— TEXT UNDER STUDY —
----------------
New Line // 2008 // 151 Minutes // Not Rated
Reviewed by Judge Brett Cullum // September 29th, 2008
Miranda Hobbes [at a bar, drinking Cosmopolitans]: Why did we ever stop
Carrie Bradshaw: Because everyone else started!
Ten years after the series debuted on HBO, we have Sex and the City for the big screen. Like the television show, it was more popular than anyone could have ever imagined, making it the surprise box office hit of 2008. When you add up domestic and international box office the film made close to $400 million, which makes it one of the most successful R-rated comedies, and the clear winner as the ultimate "chick flick" of all time. The movie has everything it needs to be successful, namely four returning actresses to play the characters everyone loved for the six-year run on television. This review looks specifically at the extended cut DVD which clocks in 16 minutes longer than the theatrical cut. That's two and a half hours of sex, love, shoes, fashion, and girl talk.
----------------
(Collected data)

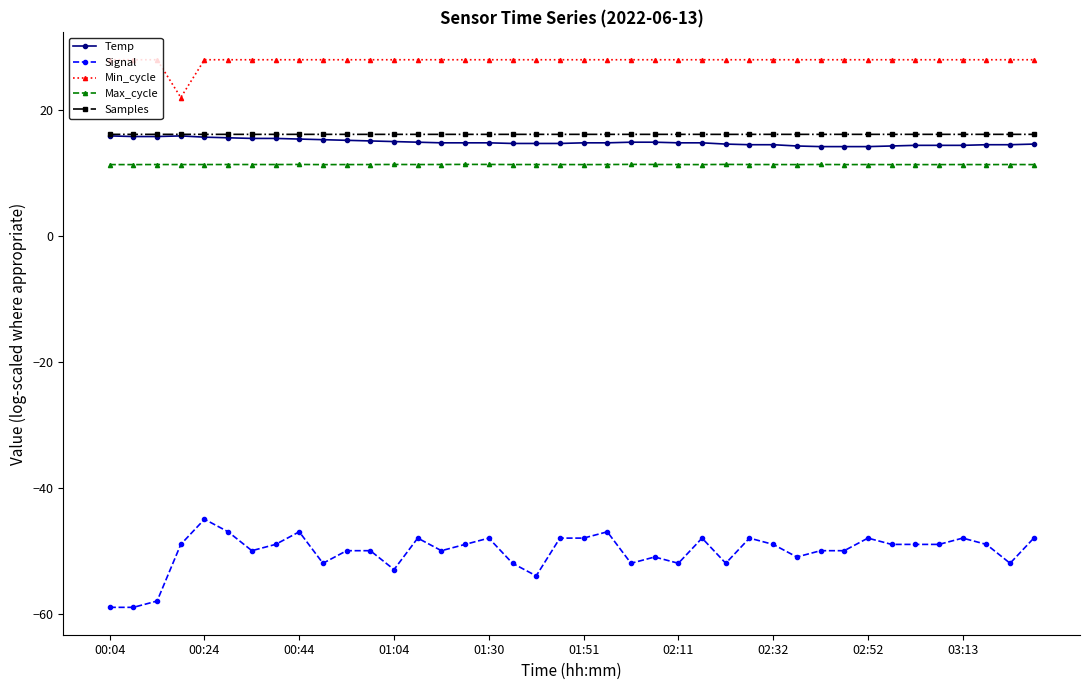

Which series has the largest range (max minus min)?

Signal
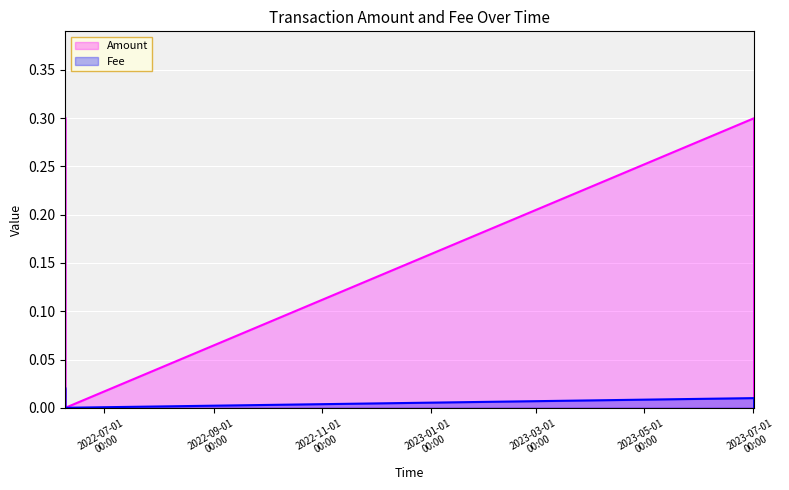

True or false: Amount_line and Fee_line intersect in this chart.

False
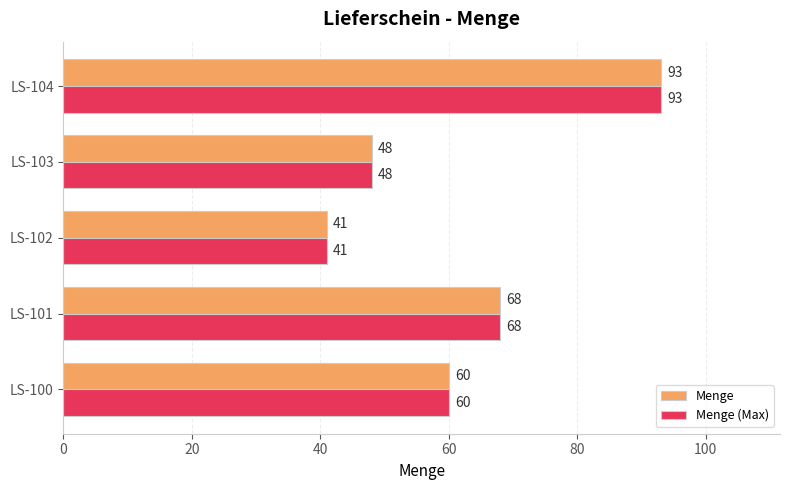

Is it true that Menge (Max) equals 48 at LS-103?

True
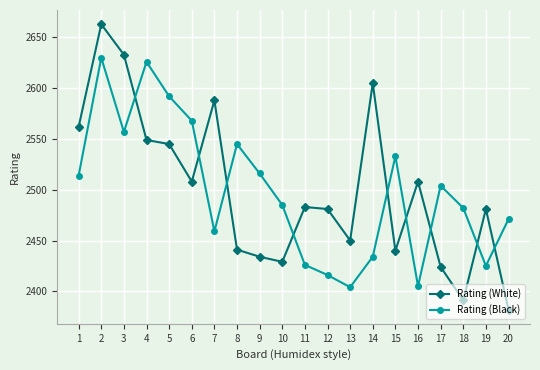

What is the sum of the Rating (White) values at 17 and 19?

4905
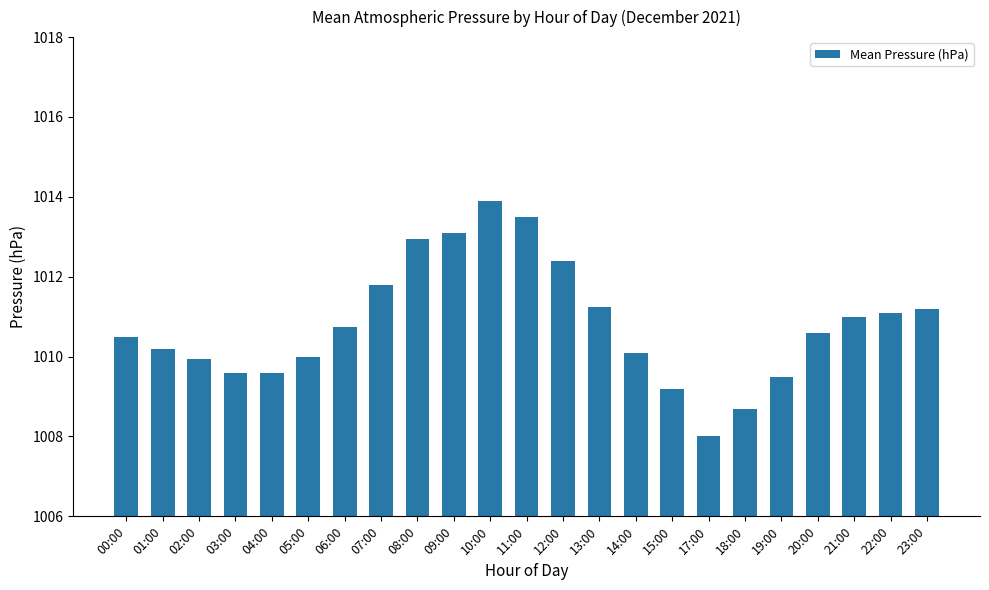

What position from the left is 15:00?

16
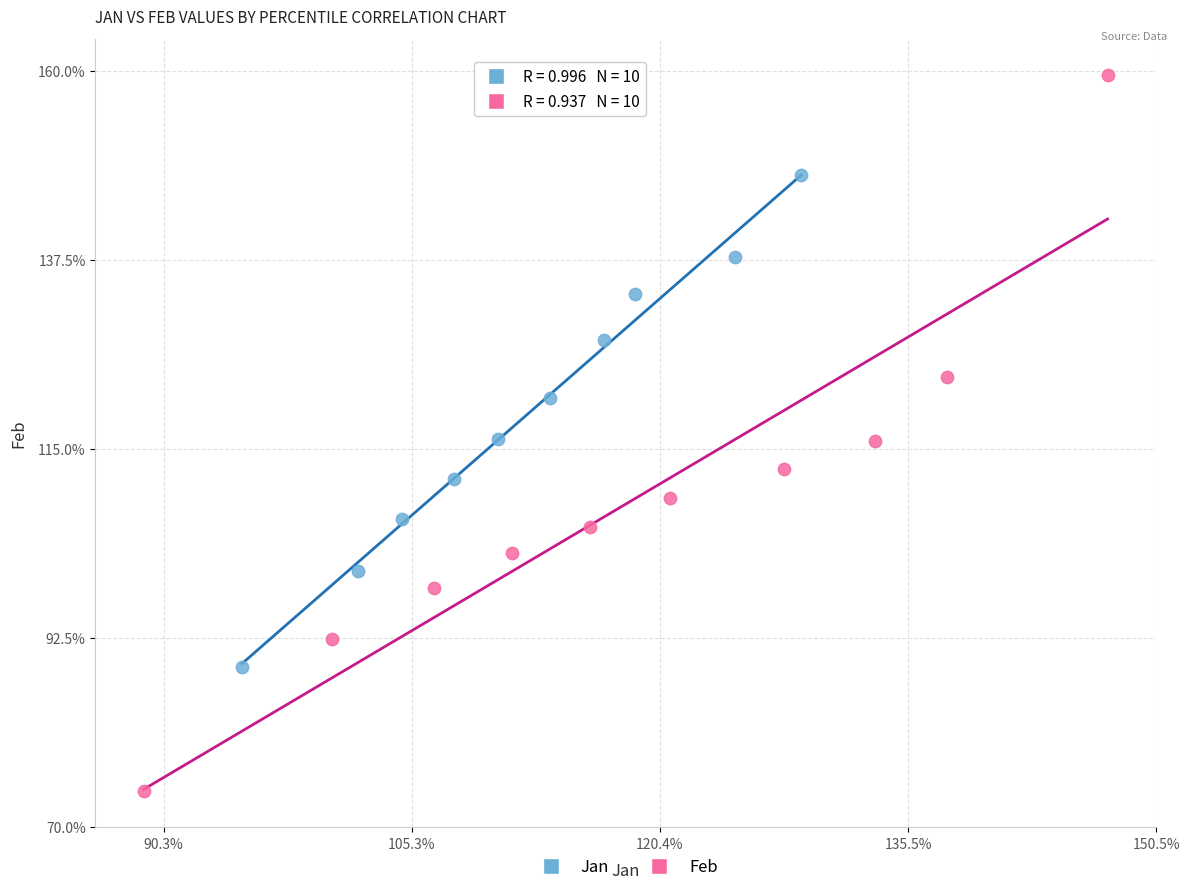

Which series contains the highest Y value?

Feb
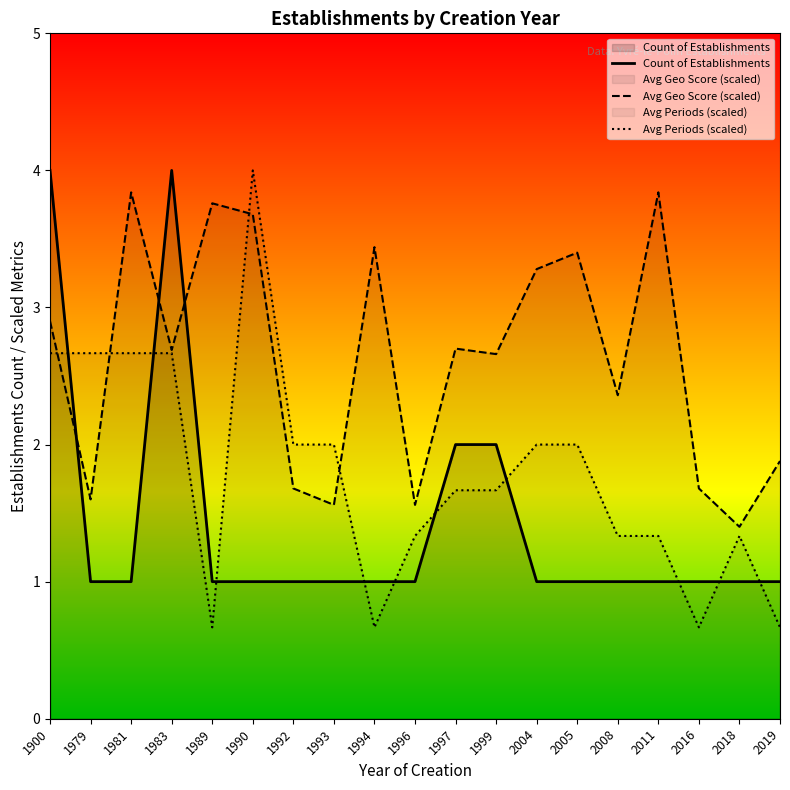

How many values in the Avg Geo Score (scaled) series are below 2?

7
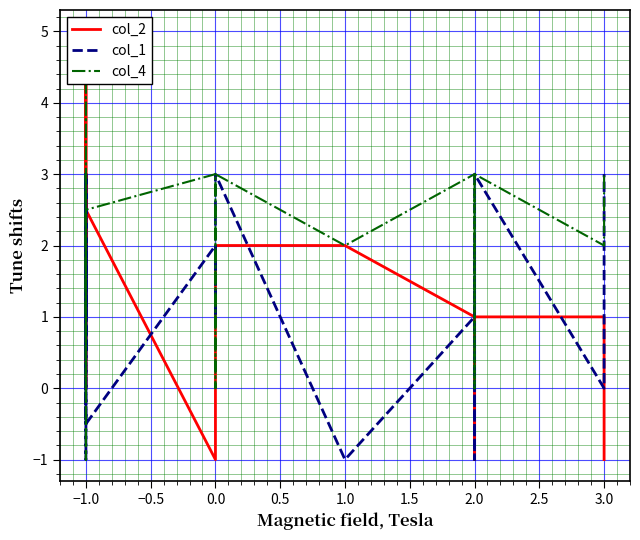

How many values in col_1 are above zero?

12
----------------
— INSTRUCTIONS —
(1) List the things the Sex and the City review says the extended cut's two and a half hours are made of.
(2) Print every entry in the collected data word for word, leaving out the pictures.

— WRITTEN ANSWERS —
(1) Sex, love, shoes, fashion, and girl talk.

(2)
Which series has the largest range (max minus min)?

Signal

True or false: Amount_line and Fee_line intersect in this chart.

False

Is it true that Menge (Max) equals 48 at LS-103?

True

What is the sum of the Rating (White) values at 17 and 19?

4905

What position from the left is 15:00?

16

Which series contains the highest Y value?

Feb

How many values in the Avg Geo Score (scaled) series are below 2?

7

How many values in col_1 are above zero?

12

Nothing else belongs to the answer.